### PROBLEM REQUIREMENTS
Rewrite the entries from their start through the line that contains "Wäschermädeln sind in", putting "Non disponibile" wherever "Disponibile" appears and keeping everything else the same.

======== DATA

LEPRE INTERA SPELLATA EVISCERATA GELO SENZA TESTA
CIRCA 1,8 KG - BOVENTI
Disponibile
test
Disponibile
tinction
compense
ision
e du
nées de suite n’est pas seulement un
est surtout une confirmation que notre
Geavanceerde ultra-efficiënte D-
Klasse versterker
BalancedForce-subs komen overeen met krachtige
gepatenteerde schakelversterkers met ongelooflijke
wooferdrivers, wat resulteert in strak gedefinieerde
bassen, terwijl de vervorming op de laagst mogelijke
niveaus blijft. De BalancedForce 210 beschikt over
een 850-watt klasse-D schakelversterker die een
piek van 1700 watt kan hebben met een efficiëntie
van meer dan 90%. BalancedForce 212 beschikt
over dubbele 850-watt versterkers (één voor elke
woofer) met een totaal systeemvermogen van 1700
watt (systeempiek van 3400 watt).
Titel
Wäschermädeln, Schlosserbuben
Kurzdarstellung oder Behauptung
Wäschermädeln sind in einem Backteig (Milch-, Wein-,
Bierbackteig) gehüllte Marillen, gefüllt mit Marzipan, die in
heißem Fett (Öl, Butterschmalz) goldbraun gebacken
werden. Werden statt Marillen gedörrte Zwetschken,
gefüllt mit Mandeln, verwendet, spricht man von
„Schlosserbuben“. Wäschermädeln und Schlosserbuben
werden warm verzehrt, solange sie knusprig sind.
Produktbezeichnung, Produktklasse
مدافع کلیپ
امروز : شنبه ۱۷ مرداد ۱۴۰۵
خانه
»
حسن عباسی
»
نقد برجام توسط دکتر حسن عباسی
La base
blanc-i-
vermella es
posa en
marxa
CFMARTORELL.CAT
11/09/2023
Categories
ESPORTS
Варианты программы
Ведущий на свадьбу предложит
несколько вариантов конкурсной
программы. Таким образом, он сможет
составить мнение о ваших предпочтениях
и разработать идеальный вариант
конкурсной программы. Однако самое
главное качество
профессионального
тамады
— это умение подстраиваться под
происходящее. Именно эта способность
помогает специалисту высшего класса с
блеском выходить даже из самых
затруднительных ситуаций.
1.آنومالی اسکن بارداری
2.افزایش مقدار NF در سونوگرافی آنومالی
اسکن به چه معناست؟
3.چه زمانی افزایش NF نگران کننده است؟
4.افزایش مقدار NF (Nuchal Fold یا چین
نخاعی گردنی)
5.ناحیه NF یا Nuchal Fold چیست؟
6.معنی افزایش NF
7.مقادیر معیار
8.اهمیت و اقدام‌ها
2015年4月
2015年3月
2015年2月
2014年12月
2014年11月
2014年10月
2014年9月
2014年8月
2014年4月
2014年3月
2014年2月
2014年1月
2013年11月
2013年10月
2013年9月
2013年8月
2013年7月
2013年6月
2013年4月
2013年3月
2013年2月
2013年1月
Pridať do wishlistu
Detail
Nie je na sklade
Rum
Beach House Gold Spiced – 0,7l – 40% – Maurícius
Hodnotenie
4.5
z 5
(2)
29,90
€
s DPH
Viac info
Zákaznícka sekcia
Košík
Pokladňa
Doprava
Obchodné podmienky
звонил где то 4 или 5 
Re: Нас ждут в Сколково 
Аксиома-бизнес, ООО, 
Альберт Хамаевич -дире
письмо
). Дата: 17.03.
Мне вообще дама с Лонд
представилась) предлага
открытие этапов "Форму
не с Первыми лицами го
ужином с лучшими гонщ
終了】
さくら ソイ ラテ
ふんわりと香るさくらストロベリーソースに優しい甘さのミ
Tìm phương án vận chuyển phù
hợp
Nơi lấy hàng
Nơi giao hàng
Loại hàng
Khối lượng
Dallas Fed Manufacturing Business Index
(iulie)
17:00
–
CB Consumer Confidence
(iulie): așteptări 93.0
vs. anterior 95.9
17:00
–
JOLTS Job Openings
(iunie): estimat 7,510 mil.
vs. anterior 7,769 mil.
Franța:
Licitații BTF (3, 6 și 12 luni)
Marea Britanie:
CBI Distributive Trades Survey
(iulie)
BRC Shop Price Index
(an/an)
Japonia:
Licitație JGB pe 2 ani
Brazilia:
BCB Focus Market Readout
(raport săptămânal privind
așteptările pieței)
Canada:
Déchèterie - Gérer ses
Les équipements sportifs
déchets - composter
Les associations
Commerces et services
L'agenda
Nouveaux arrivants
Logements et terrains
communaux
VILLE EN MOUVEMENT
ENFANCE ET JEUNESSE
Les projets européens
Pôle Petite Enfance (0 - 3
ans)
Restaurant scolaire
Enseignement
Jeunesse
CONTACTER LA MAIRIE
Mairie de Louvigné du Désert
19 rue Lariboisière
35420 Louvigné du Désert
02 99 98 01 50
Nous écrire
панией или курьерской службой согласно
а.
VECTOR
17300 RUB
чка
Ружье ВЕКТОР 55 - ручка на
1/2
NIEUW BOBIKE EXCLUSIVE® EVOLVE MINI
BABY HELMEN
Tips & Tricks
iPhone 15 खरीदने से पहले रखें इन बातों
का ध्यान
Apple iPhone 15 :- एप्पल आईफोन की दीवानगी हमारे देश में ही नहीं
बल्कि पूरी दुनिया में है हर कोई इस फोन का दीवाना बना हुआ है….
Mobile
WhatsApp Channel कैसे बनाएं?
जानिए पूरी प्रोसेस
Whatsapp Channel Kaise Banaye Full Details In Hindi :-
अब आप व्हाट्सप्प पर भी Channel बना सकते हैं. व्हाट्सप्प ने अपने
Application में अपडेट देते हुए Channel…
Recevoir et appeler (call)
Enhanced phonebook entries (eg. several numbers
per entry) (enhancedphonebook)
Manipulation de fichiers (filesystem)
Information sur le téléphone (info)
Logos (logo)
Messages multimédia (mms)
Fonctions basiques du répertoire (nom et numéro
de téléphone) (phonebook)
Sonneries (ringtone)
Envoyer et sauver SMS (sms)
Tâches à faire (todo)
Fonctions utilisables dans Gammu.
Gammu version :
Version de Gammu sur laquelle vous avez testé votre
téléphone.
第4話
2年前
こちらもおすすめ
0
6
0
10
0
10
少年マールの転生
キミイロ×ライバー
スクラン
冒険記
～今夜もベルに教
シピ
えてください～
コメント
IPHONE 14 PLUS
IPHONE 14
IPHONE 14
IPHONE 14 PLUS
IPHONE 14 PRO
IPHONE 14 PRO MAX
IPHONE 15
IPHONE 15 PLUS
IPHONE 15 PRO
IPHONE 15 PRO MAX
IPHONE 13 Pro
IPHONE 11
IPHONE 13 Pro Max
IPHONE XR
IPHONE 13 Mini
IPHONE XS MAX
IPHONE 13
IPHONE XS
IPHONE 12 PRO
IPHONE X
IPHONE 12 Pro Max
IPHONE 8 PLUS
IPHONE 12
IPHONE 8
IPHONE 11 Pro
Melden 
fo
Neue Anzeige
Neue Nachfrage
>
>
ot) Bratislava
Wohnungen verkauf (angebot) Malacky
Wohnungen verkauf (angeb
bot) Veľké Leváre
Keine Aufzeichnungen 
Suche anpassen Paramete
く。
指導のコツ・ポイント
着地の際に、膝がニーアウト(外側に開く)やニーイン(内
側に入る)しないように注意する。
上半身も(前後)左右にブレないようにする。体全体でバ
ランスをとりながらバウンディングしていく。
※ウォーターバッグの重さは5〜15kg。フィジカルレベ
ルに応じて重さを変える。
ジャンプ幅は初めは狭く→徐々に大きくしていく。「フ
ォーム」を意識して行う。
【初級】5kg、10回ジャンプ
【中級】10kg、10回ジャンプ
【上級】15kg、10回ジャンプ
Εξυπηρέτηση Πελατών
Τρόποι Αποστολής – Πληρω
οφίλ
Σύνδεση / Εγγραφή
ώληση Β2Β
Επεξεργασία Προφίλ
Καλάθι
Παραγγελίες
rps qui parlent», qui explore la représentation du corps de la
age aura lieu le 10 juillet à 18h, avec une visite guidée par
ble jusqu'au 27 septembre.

================

### RESULT OF THE EXERCISE
LEPRE INTERA SPELLATA EVISCERATA GELO SENZA TESTA
CIRCA 1,8 KG - BOVENTI
Non disponibile
test
Non disponibile
tinction
compense
ision
e du
nées de suite n’est pas seulement un
est surtout une confirmation que notre
Geavanceerde ultra-efficiënte D-
Klasse versterker
BalancedForce-subs komen overeen met krachtige
gepatenteerde schakelversterkers met ongelooflijke
wooferdrivers, wat resulteert in strak gedefinieerde
bassen, terwijl de vervorming op de laagst mogelijke
niveaus blijft. De BalancedForce 210 beschikt over
een 850-watt klasse-D schakelversterker die een
piek van 1700 watt kan hebben met een efficiëntie
van meer dan 90%. BalancedForce 212 beschikt
over dubbele 850-watt versterkers (één voor elke
woofer) met een totaal systeemvermogen van 1700
watt (systeempiek van 3400 watt).
Titel
Wäschermädeln, Schlosserbuben
Kurzdarstellung oder Behauptung
Wäschermädeln sind in einem Backteig (Milch-, Wein-,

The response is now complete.